::: 阅读文字 :::
讨论对文本中所有单词的统计分析。哪些单词使用得最频繁？哪些单词用得最少？一个单词后面跟着哪几个单词？这些单词是如何组合在一起的？我们应该做却没有做的事情，是理解每个单词的具体含义。

NLTK是用于识别和标记英语文本中各个词的词性。这个项目于2000年创建

用NLTK做统计分析一般是从Text对象开始的

# -*- coding: utf-8 -*-
from nltk import word_tokenize
from nltk import Text

tokens = word_tokenize("Here is some not very interesting text")
text = Text(tokens)

将文本对象放到频率分布对象FreqDist中，查看哪些单词是最常用的，以及单词的频率是多少

from nltk import FreqDist
fdist = FreqDist(text)
print(fdist.most_common(10))

搜索2-gram模型

# -*- coding: utf-8 -*-
from nltk.book import *
from nltk import FreqDist
fdist = FreqDist(text6)
print(fdist.most_common(10))

from nltk import bigrams
bigrams = bigrams(text6)
bigramsDist = FreqDist(bigrams)
print(bigramsDist[("Sir", "Robin")])
# 18

from nltk import ngrams
fourgrams = ngrams(text6, 4)
fourgramsDist = FreqDist(fourgrams)
print( fourgramsDist[("father", "smelt", "of", "elderberries")])
# 1

用NLTK做词性分析
区分同义词或语境，两个词互为同义词，同一词在不同的语境中可能会导致意思混乱

除了词性，还要区分词的用法

除了度量语言，NLTK还可以用它的超级大字典分析文本内容，帮助人们寻找单词的含义。

# -*- coding: utf-8 -*-
from nltk.book import *
from nltk import word_tokenize
text = word_tokenize("Strange women lying in ponds distributing swords is no basis for a system of government. Supreme executive power derives from a mandate from the masses, not from some farcical aquatic ceremony.")
from nltk import pos_tag
print(pos_tag(text))

NLTK用英语的上下文无关文法识别词性。可以看成一个规则集合，用一个有序的列表确定一个词后面可以跟哪些词。一个词性后面可以跟哪些词性。
搜索名词Google

# -*- coding: utf-8 -*-
from nltk import word_tokenize, sent_tokenize, pos_tag
sentences = sent_tokenize("Google is one of the best companies in the world.I constantly google myself to see what I'm up to.")
nouns = ['NN', 'NNS', 'NNP', 'NNPS']
for sentence in sentences:
	if "google" in sentence.lower():
		taggedWords = pos_tag(word_tokenize(sentence))
		for word in taggedWords:
			if word[0].lower() == 'google' and word[1] in nouns:
				print(sentence)
::: 提供的材料 :::
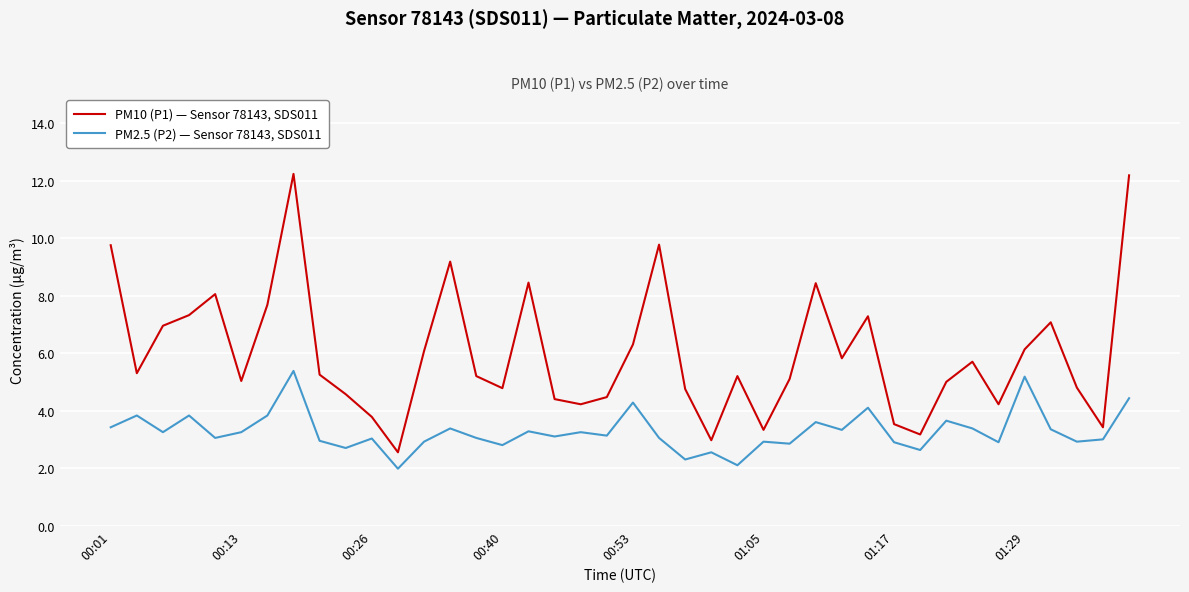

Rank the series by their average value, from highest to lowest.

PM10 (P1) — Sensor 78143, SDS011, PM2.5 (P2) — Sensor 78143, SDS011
:::
* 你的任务:
把这段讲NLTK统计分析的文字从“text = Text(tokens)”起，一直到“fdist = FreqDist(text6)”为止（这两处都算在内）重写一遍，其中的“fdist”全部换成“freq_dist”。 这份清单是另附的材料，跟上面的文字分开。

* 完成的任务:
text = Text(tokens)

将文本对象放到频率分布对象FreqDist中，查看哪些单词是最常用的，以及单词的频率是多少

from nltk import FreqDist
freq_dist = FreqDist(text)
print(freq_dist.most_common(10))

搜索2-gram模型

# -*- coding: utf-8 -*-
from nltk.book import *
from nltk import FreqDist
freq_dist = FreqDist(text6)